Maronite Bishop Antoine Tarabay has praised the Abdallah and Sakr families for bringing many Christians back to the practice of their faith through their powerful public witness of their religion following the tragic deaths of their four children two years ago.
Siblings Antony, Angelina and Sienna Abdallah and their cousin Veronique Sakr were killed on 1 February 2020 when an out-of-control ute mounted the footpath while they were walking to a shop to buy ice cream, close to their home at Oatlands in Sydney’s north-west.
Bishop Tarabay has led an anniversary Mass for the two families at Our Lady of Lebanon Cathedral in Harris Park on 1 February.
“Through their testimony, many people have been brought back to the faith.”
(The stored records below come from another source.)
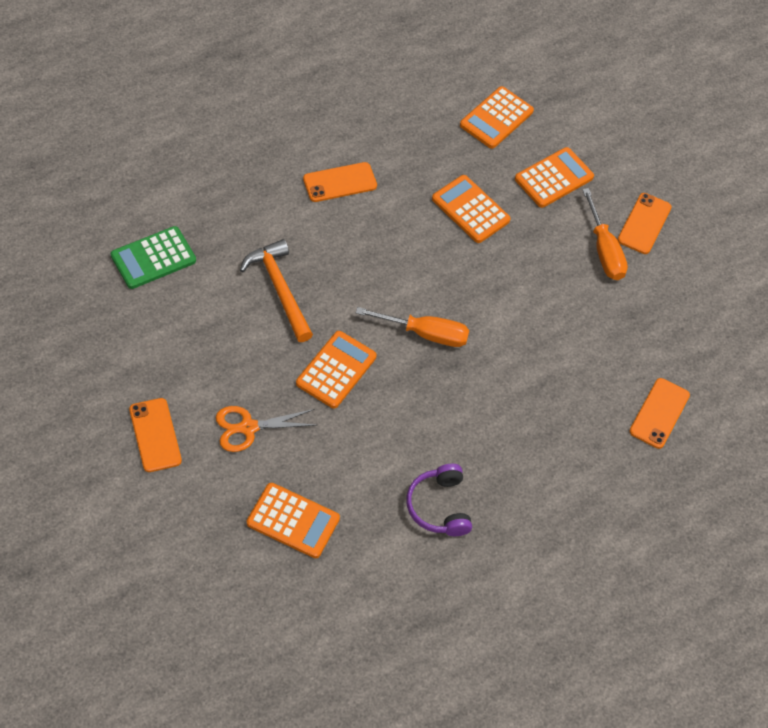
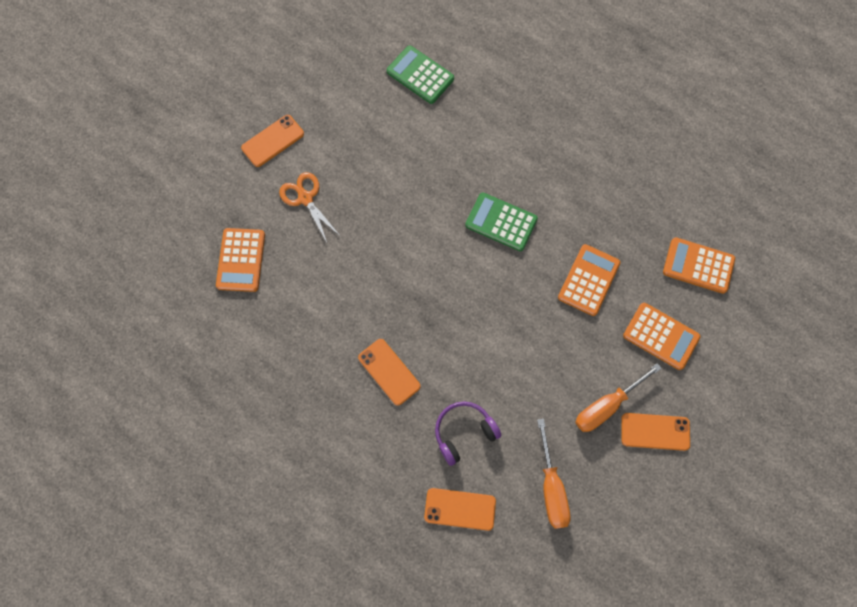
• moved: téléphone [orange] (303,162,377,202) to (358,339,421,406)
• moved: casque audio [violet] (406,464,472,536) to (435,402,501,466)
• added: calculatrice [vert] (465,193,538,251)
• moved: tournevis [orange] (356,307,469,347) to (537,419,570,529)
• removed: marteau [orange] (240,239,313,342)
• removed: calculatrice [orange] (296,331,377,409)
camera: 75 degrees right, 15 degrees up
The Mass occurred during i4Give Week- An Australian-wide initiative, which this year has united a diverse range of faith groups and community organisations, all drawing inspiration from the powerful example of the two families who have drawn upon their Christian faith to forgive a drunk and drugged driver who killed their children.
Bishop Tarabay said the Abdallah and Sakr families have been powerful public ambassadors for Christ through their actions.
In his homily, Bishop Tarabay compared the public testimony of Leila Abdallah and Bridget Sakr to that of the Good Samaritan woman at the well in John’s Gospel whose actions also helped bring others closer to Christ.
“Two very resilient Maronite women, Leila and Bridget, in the example of the Samaritan woman, through this unthinkable and immense tragedy have become witnesses to their faith and witnesses to Jesus Christ”, Bishop Tarabay said.
“Through their testimony, many people have been brought back to the faith. The Abdallah and Sakr families did not want the death of their four children to be the end of the story.
They desired that their death should bring forward good fruits through their example of forgiveness and of hope in the Lord”.
“I don’t know, to be completely honest if I were in your shoes, Danny or Leila, whether I would have the capacity to do what you’ve done.”
“I know the journey since that accident is not the same for the Abdallah and Sakr families.
I have observed their tears and their faith and it is so great to see how much hope and love they have shown to all of us, especially by their firm belief in the promise made that the Lord will wipe every tear from your eyes.”
“May this be the legacy left by the tragic death of these children, that many Australians embraced the Christian faith because of their testimony”.
The Mass at Our Lady of Lebanon Cathedral was one of many services across Australia during i4Give Week, which also led Jewish and Muslim leaders to preach on the healing power of forgiveness to transform lives.
The President of the Rabbinical Council, Rabbi Yaakov Glasman devoted his sermon at his St Kilda synagogue last Saturday to the inspiring example of Danny and Leila Abdallah.
“I don’t know, to be completely honest if I were in your shoes, Danny or Leila, whether I would have the capacity to do what you’ve done”, Rabbi Glasman said.
“Out of grief and sorrow, rising out of great tragedy, Danny and Leila Abdallah have called on Australians to rediscover forgiveness.”
“The fact that you have forgiven the perpetrator of this terrible crime against your family to me is the ultimate sanctification of God’s name because you have been inspired by your religion and to do that makes you an inspiring ambassador of your faith”.
On i4Give Sunday, over 400 people gathered for an ecumenical service at King’s School in North Parramattta, the school attended by Antony Abdallah and his two brothers, Michael and Alex.
The service was led by the Anglican Archbishop of Sydney, Dr Kanishka Raffel with Bishop Antoine Tarabay representing the Maronite Church and Auxiliary Bishop Richard Umbers representing the Catholic Archdiocese of Sydney.
Among the special guests attending the service were Prime Minister Scott Morrison and his wife Jenny and NSW Premier Dominic Perrottet.
In his sermon at the service, Archbishop Raffel paid tribute to the Abdullah family, saying they had inspired countless Australians to embrace their message of forgiveness.
“Out of grief and sorrow, rising out of great tragedy, Danny and Leila Abdallah have called on Australians to rediscover forgiveness. Thank you for activating this national conversation about forgiveness and reminding us that forgiveness is a practice for everyone”.
“May this be the legacy left by the tragic death of these children, that many Australians embraced the Christian faith because of their testimony.”
“Forgiveness is rare, beautiful and powerful because we know that our culture has lost touch with the gift and the necessity of forgiveness, but which can indeed set us free from bitterness, from rage and despair that may otherwise consume us”, Archbishop Raffel said.
Leila Abdallah said her willingness to forgive the drunk and drugged driver responsible for the death of her three children was very much guided by her Christian faith.
“i4Give is led by God and the Holy Spirit. It’s much bigger than Danny and I. We know that forgiveness is at the core of our Christian faith. It’s what we live by every day”.